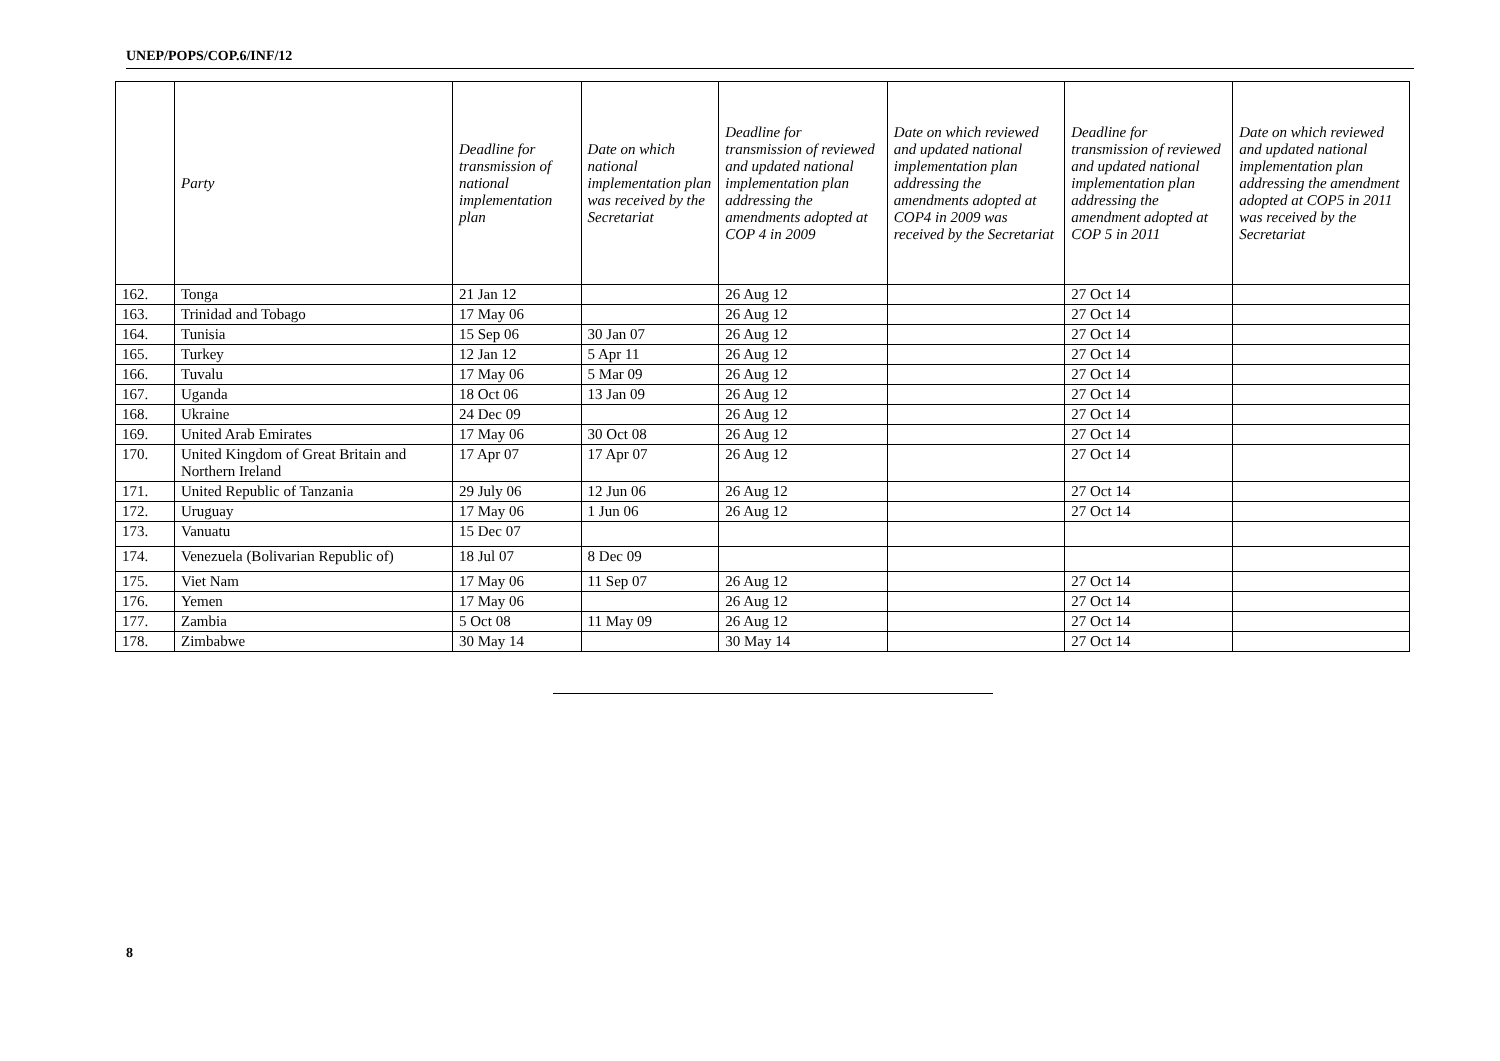UNEP/POPS/COP.6/INF/12
| | Party | Deadline for transmission of national implementation plan | Date on which national implementation plan was received by the Secretariat | Deadline for transmission of reviewed and updated national implementation plan addressing the amendments adopted at COP 4 in 2009 | Date on which reviewed and updated national implementation plan addressing the amendments adopted at COP4 in 2009 was received by the Secretariat | Deadline for transmission of reviewed and updated national implementation plan addressing the amendment adopted at COP 5 in 2011 | Date on which reviewed and updated national implementation plan addressing the amendment adopted at COP5 in 2011 was received by the Secretariat |
| --- | --- | --- | --- | --- | --- | --- | --- |
| 162. | Tonga | 21 Jan 12 | | 26 Aug 12 | | 27 Oct 14 | |
| 163. | Trinidad and Tobago | 17 May 06 | | 26 Aug 12 | | 27 Oct 14 | |
| 164. | Tunisia | 15 Sep 06 | 30 Jan 07 | 26 Aug 12 | | 27 Oct 14 | |
| 165. | Turkey | 12 Jan 12 | 5 Apr 11 | 26 Aug 12 | | 27 Oct 14 | |
| 166. | Tuvalu | 17 May 06 | 5 Mar 09 | 26 Aug 12 | | 27 Oct 14 | |
| 167. | Uganda | 18 Oct 06 | 13 Jan 09 | 26 Aug 12 | | 27 Oct 14 | |
| 168. | Ukraine | 24 Dec 09 | | 26 Aug 12 | | 27 Oct 14 | |
| 169. | United Arab Emirates | 17 May 06 | 30 Oct 08 | 26 Aug 12 | | 27 Oct 14 | |
| 170. | United Kingdom of Great Britain and Northern Ireland | 17 Apr 07 | 17 Apr 07 | 26 Aug 12 | | 27 Oct 14 | |
| 171. | United Republic of Tanzania | 29 July 06 | 12 Jun 06 | 26 Aug 12 | | 27 Oct 14 | |
| 172. | Uruguay | 17 May 06 | 1 Jun 06 | 26 Aug 12 | | 27 Oct 14 | |
| 173. | Vanuatu | 15 Dec 07 | | | | | |
| 174. | Venezuela (Bolivarian Republic of) | 18 Jul 07 | 8 Dec 09 | | | | |
| 175. | Viet Nam | 17 May 06 | 11 Sep 07 | 26 Aug 12 | | 27 Oct 14 | |
| 176. | Yemen | 17 May 06 | | 26 Aug 12 | | 27 Oct 14 | |
| 177. | Zambia | 5 Oct 08 | 11 May 09 | 26 Aug 12 | | 27 Oct 14 | |
| 178. | Zimbabwe | 30 May 14 | | 30 May 14 | | 27 Oct 14 | |
8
● ● ● ● ● ● ●
Task statement:
Transcribe every entry word for word, but skip the pictures.

Result below:
UNEP/POPS/COP.6/INF/12
| | Party | Deadline for transmission of national implementation plan | Date on which national implementation plan was received by the Secretariat | Deadline for transmission of reviewed and updated national implementation plan addressing the amendments adopted at COP 4 in 2009 | Date on which reviewed and updated national implementation plan addressing the amendments adopted at COP4 in 2009 was received by the Secretariat | Deadline for transmission of reviewed and updated national implementation plan addressing the amendment adopted at COP 5 in 2011 | Date on which reviewed and updated national implementation plan addressing the amendment adopted at COP5 in 2011 was received by the Secretariat |
| --- | --- | --- | --- | --- | --- | --- | --- |
| 162. | Tonga | 21 Jan 12 | | 26 Aug 12 | | 27 Oct 14 | |
| 163. | Trinidad and Tobago | 17 May 06 | | 26 Aug 12 | | 27 Oct 14 | |
| 164. | Tunisia | 15 Sep 06 | 30 Jan 07 | 26 Aug 12 | | 27 Oct 14 | |
| 165. | Turkey | 12 Jan 12 | 5 Apr 11 | 26 Aug 12 | | 27 Oct 14 | |
| 166. | Tuvalu | 17 May 06 | 5 Mar 09 | 26 Aug 12 | | 27 Oct 14 | |
| 167. | Uganda | 18 Oct 06 | 13 Jan 09 | 26 Aug 12 | | 27 Oct 14 | |
| 168. | Ukraine | 24 Dec 09 | | 26 Aug 12 | | 27 Oct 14 | |
| 169. | United Arab Emirates | 17 May 06 | 30 Oct 08 | 26 Aug 12 | | 27 Oct 14 | |
| 170. | United Kingdom of Great Britain and Northern Ireland | 17 Apr 07 | 17 Apr 07 | 26 Aug 12 | | 27 Oct 14 | |
| 171. | United Republic of Tanzania | 29 July 06 | 12 Jun 06 | 26 Aug 12 | | 27 Oct 14 | |
| 172. | Uruguay | 17 May 06 | 1 Jun 06 | 26 Aug 12 | | 27 Oct 14 | |
| 173. | Vanuatu | 15 Dec 07 | | | | | |
| 174. | Venezuela (Bolivarian Republic of) | 18 Jul 07 | 8 Dec 09 | | | | |
| 175. | Viet Nam | 17 May 06 | 11 Sep 07 | 26 Aug 12 | | 27 Oct 14 | |
| 176. | Yemen | 17 May 06 | | 26 Aug 12 | | 27 Oct 14 | |
| 177. | Zambia | 5 Oct 08 | 11 May 09 | 26 Aug 12 | | 27 Oct 14 | |
| 178. | Zimbabwe | 30 May 14 | | 30 May 14 | | 27 Oct 14 | |
8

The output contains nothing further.